Tanto premesso, va, peraltro, considerato che l’opposizione a decreto ingiuntivo da luogo ad un ordinario giudizio di cognizione, in cui il giudice deve, non già stabilire se l’ingiunzione fu emessa legittimamente in relazione alle condizioni previste dalla legge per l’emanazione del provvedimento monitorio, ma accertare il fondamento della pretesa fatta valere con il ricorso per ingiunzione e, se il credito risulti fondato, deve accogliere la domanda indipendentemente dalla circostanza della regolarità, sufficienza e validità degli elementi probatori alla stregua dei quali l’ingiunzione fu emessa, rimanendo irrilevanti, ai fini di tale accertamento, eventuali vizi della procedura monitoria che non importino l’insussistenza del diritto fatto valere con tale procedura. Invece, l’insussistenza delle condizioni che legittimano l’emanazione del procedimento monitorio può spiegare rilevanza soltanto sul regolamento delle spese della fase monitoria (Cass. 419/2006).

Nella specie, intervenuta nel corso del giudizio di opposizione la delibera di approvazione della spesa in questione, la pretesa del Condominio di ottenere le somme dovute a titolo di conguaglio per lavori effettuati è comunque risultata fondata e andava accolta, seppure al momento della richiesta del decreto ingiuntivo il credito non era liquido ed esigibile e gli opponenti non potevano considerarsi morosi nel pagamento dei contributi.

Ne consegue che: a) il decreto andava revocato e non erano dovute le spese della fase monitoria;

b) peraltro, gli opponenti dovevano essere condannati al pagamento della somma di Euro 1.175,85, comunque risultata dovuta all’esito del giudizio di opposizione.

La sentenza deve essere cassata; non essendo necessari ulteriori accertamenti, la causa va decisa nel merito ai sensi dell’art. 384 cod. proc. civ., dovendo emettersi i provvedimenti sopra indicati sub a) e b).
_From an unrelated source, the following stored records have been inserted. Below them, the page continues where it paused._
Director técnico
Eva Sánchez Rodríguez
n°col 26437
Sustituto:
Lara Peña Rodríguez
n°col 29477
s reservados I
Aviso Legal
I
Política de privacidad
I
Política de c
Le spese del giudizio di opposizione e quelle di appello devono essere regolate, ai sensi dell’art. 91 cod. proc. civ., con riferimento esclusivo all’esito finale della lite (Cass. 19560/2009;

17440/2003): pertanto, le stesse vanno poste a carico degli attuali ricorrenti i quali – seppure non sono tenuti alle spese della fase monitoria (la cui statuizione è caducata per effetto della revoca del decreto) – sono comunque risultati soccombenti in relazione alla pretesa del Condominio che, come si è detto, è risultata fondata, attesa l’esistenza del debito degli attuali ricorrenti; la liquidazione delle relative spese va compiuta in conformità a quelle rispettivamente effettuate dai Giudici di merito per il giudizio di opposizione e di appello.

Per le considerazioni sopra svolte in merito alla soccombenza, anche le spese della presente fase vanno poste in solido a carico dei ricorrenti.

P.Q.M.

Accoglie il ricorso nei limiti di quanto in motivazione, cassa la sentenza impugnata e, decidendo nel merito, revoca l’opposto decreto;

e condanna gli attuali ricorrenti al pagamento in solido a favore del Condominio di (OMISSIS) della somma di Euro 1.175,85.

Conferma la liquidazione delle spese dei giudizi di opposizione al decreto ingiuntivo e di appello effettuate rispettivamente con le sentenze di primo e di secondo grado.

Condanna i ricorrenti in solido al pagamento in favore del resistente delle spese relative alla presente fase che liquida in Euro 800,00 di cui Euro 200,00 per esborsi ed Euro 600,00 per onorari di avvocato oltre spese generali ed accessori di legge.